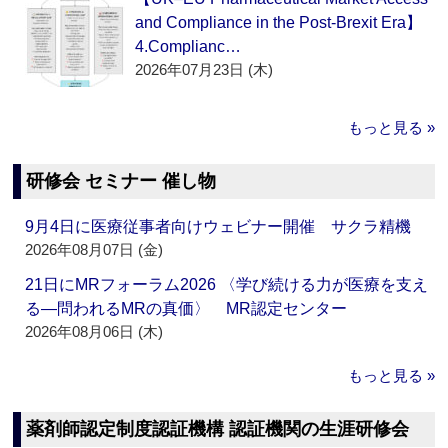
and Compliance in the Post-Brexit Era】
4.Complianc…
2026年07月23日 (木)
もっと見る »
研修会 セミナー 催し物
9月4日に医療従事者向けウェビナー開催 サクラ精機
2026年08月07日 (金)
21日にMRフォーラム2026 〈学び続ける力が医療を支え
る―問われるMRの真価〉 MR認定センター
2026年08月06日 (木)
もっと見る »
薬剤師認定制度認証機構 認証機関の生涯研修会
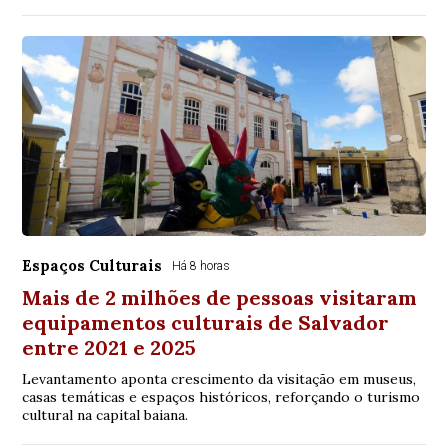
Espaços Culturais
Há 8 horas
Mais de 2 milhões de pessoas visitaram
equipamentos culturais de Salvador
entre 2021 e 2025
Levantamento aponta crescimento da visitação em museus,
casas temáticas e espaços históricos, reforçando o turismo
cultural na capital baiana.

---

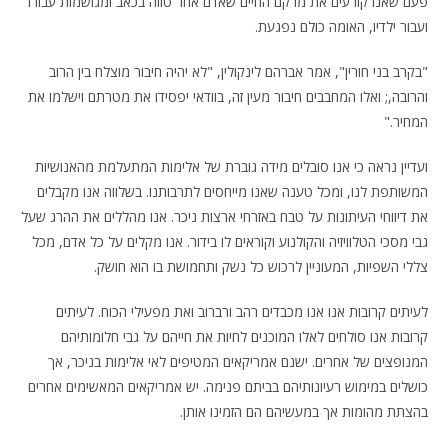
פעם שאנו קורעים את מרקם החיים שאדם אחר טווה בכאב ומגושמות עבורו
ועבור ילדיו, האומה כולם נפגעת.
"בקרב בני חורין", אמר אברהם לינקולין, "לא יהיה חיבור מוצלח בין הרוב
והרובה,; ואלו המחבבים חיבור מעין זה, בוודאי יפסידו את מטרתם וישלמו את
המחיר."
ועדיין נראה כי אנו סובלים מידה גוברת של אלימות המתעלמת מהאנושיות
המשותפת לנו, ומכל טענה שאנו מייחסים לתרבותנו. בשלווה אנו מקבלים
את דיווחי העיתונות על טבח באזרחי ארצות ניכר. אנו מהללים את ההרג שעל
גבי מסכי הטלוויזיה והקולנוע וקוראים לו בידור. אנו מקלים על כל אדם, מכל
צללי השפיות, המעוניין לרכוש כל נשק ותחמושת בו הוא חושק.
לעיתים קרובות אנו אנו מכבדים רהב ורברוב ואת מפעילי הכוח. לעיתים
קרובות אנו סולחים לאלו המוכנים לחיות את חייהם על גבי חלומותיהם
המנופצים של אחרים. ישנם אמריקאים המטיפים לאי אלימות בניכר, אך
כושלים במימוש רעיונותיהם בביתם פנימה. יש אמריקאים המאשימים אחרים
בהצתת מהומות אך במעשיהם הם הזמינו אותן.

---

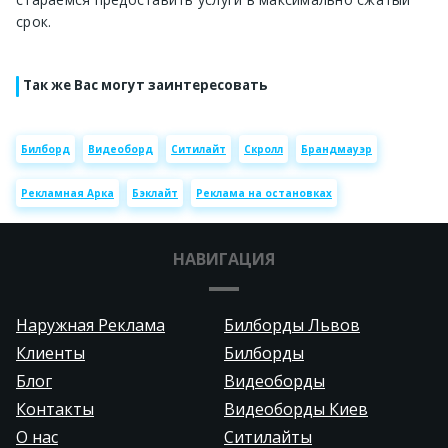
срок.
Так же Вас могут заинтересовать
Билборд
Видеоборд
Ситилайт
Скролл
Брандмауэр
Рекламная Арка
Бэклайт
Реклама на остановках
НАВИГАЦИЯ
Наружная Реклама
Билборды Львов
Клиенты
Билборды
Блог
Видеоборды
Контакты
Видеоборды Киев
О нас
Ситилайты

[Goal of the exercise] Reproduce verbatim the lines of the entries starting at the line that contains "Espaços Culturais" and ending at the line that contains "cultural na capital baiana.", with both of those lines included.

[Answer below]
Espaços Culturais
Há 8 horas
Mais de 2 milhões de pessoas visitaram
equipamentos culturais de Salvador
entre 2021 e 2025
Levantamento aponta crescimento da visitação em museus,
casas temáticas e espaços históricos, reforçando o turismo
cultural na capital baiana.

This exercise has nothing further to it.